4.3.1 Integrations — API Keys & Tokens — Creating Keys — Scopes and Expiration
API Keys provide a controlled authentication mechanism for programmatic access to Praisma Hub APIs. Keys are intended for server-to-server integrations and automation where OAuth is not applicable. Each key is explicitly scoped and time-bound to minimize risk.
Key Creation
API keys are created through an explicit action by an authorized user.
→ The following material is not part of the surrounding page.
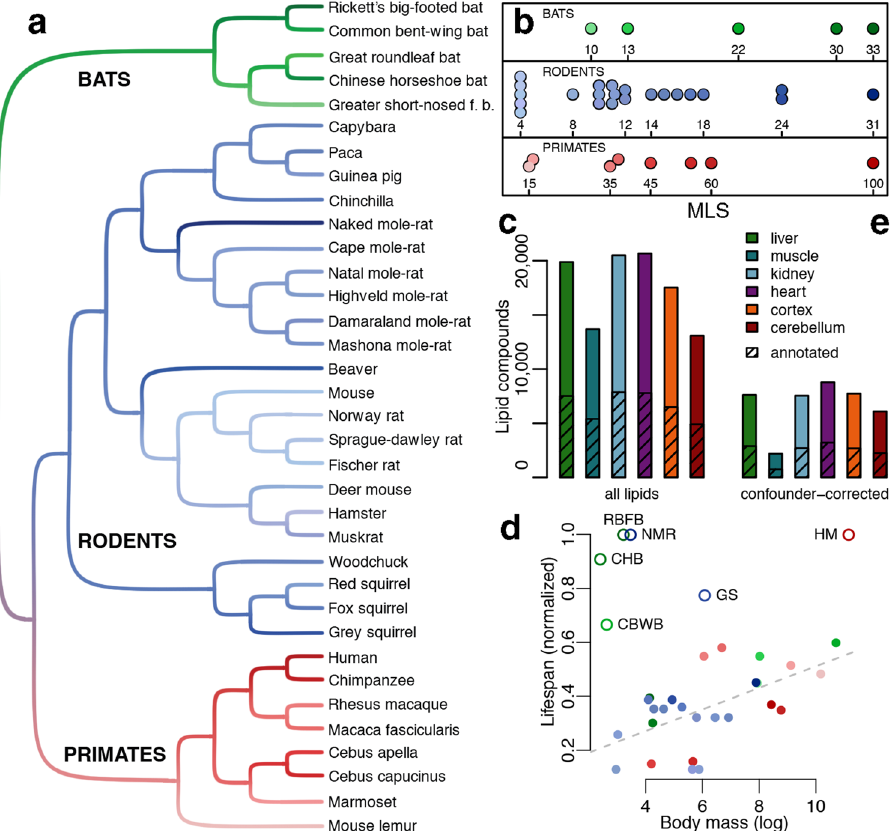
Figure 1. Dataset. ( a ) Phylogenetic tree of the 35 species used in this study. Colors show the clade identity and the MLS of species, with darker shades representing longer MLS. ( b ) Species’ MLS distribution in years. Each dot represents a species. Colors are as in panel a. ( c ) Number of lipid compounds measured in each tissue. ( d ) Relationship between species’ MLS and body mass. The colors are as in panel a. Open circles indicate species deviating from the linear relationship between MLS and body mass. The dashed line shows linear model fit to the remaining species (F-test, p < 0.05). MLS was normalized to the maximal MLS value within each clade. NMR – naked mole-rat, HM – human, GS – grey squirrel, CBWB – common bent-winged bat, RBFB – rickett’s big-footed bat, CHB – chinese horseshoe bat. ( e ) Number of lipid compounds of each tissue after removal of the compounds related to the confounding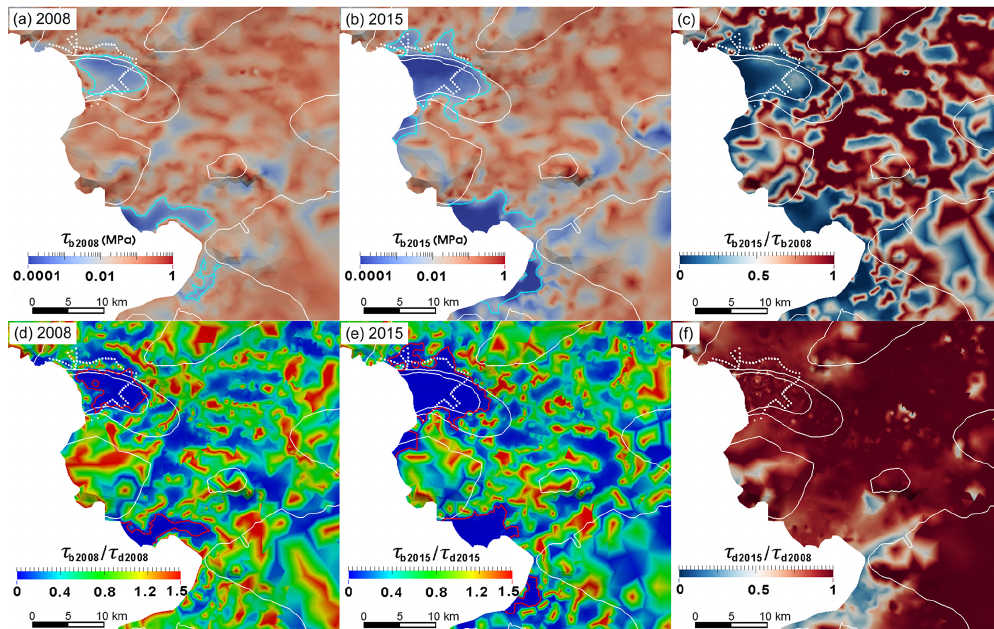
Figure 3. (a, b) Basal shear stress τ b , (d, e) the ratio of τ b to τ d , of the Fleming Glacier and the Prospect Glacier in 2008 (a, d) and 2015 (b, e) . (c) The ratio of basal shear stress τ b2015 to τ b2008 , and (f) the ratio of driving stress τ d2015 to τ d2008 . The white dotted line represents the deduced grounding line in 2014 from Friedl et al. (2018). The cyan lines in (a) and (b) show the τ b = 0 . 01MPa contour. The red lines in (d) and (e) show the RBD = 0.1 contour in the current study. The white solid lines represent the 2008 surface speed contours of 100, 1000, and 1500myr − 1 , respectively, to aid visual comparison across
Key material is generated once and displayed only at creation time.
Key properties:
Unique identifier
Secret value
Assigned scopes
Optional expiration
Example creation:
$key = ApiKey::create([ 'tenant_id' => tenant('id'), 'name' => 'ci-integration', 'scopes' => ['content.read','content.write'], 'expires_at' => now()->addDays(90) ]);Scope Definition
Scopes define the exact operations an API key may perform. Keys cannot exceed the privileges of the creating user.
Scope principles:
Least privilege
Explicit opt-in per capability
No wildcard scopes by default
Example scope check:
if (!$apiKey->allows('content.write')) { abort(403); }Expiration and Validity
API keys may have fixed expiration dates or be non-expiring where policy allows. Expired keys are rejected deterministically.
Expiration behavior:
Enforced on every request
No grace period after expiry
Visible to administrators
Key Presentation and Storage
The secret portion of an API key is hashed before storage and never retrievable after creation.
Storage guarantees:
One-time secret visibility
Encrypted or hashed at rest
No logging of secrets
Usage Tracking
API key usage is tracked independently of user sessions.
Tracked metrics:
Requests per key
Scopes exercised
Error rates
Usage data supports auditing and anomaly detection.
Revocation
Keys may be revoked manually or automatically based on policy. Revocation is immediate and irreversible.
Revocation behavior:
Instant invalidation
No pending requests allowed
Logged for audit
Security and Isolation
API keys are tenant-scoped and cannot access resources outside their assigned context. Rate limiting and abuse detection apply equally to key-based access.